# SUPPLIED RECORDS
--

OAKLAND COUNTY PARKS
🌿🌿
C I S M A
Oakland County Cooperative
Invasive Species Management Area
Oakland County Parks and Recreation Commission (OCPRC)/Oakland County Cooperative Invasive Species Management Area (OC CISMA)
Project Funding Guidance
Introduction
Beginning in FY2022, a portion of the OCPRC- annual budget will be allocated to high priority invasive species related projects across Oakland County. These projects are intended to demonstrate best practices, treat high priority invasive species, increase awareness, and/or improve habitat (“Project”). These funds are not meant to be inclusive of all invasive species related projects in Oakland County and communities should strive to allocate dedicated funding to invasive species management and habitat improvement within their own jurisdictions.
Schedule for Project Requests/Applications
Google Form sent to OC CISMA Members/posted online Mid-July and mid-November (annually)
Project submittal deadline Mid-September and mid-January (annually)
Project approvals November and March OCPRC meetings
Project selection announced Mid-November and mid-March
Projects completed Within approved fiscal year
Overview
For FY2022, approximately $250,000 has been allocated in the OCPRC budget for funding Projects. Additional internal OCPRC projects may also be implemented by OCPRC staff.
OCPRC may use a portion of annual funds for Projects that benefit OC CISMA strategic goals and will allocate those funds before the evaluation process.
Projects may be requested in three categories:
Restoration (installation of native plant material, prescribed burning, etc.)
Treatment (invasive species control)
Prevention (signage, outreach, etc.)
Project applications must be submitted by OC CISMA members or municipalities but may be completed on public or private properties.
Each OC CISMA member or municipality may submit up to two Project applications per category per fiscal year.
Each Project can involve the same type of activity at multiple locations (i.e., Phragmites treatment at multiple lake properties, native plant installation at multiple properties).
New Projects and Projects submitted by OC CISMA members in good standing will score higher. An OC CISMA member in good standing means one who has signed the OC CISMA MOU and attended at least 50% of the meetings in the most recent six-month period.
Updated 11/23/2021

--

# TO DO
Please show every line of the entries above that contains the word "March".

# OUTPUT BELOW
Project approvals November and March OCPRC meetings
Project selection announced Mid-November and mid-March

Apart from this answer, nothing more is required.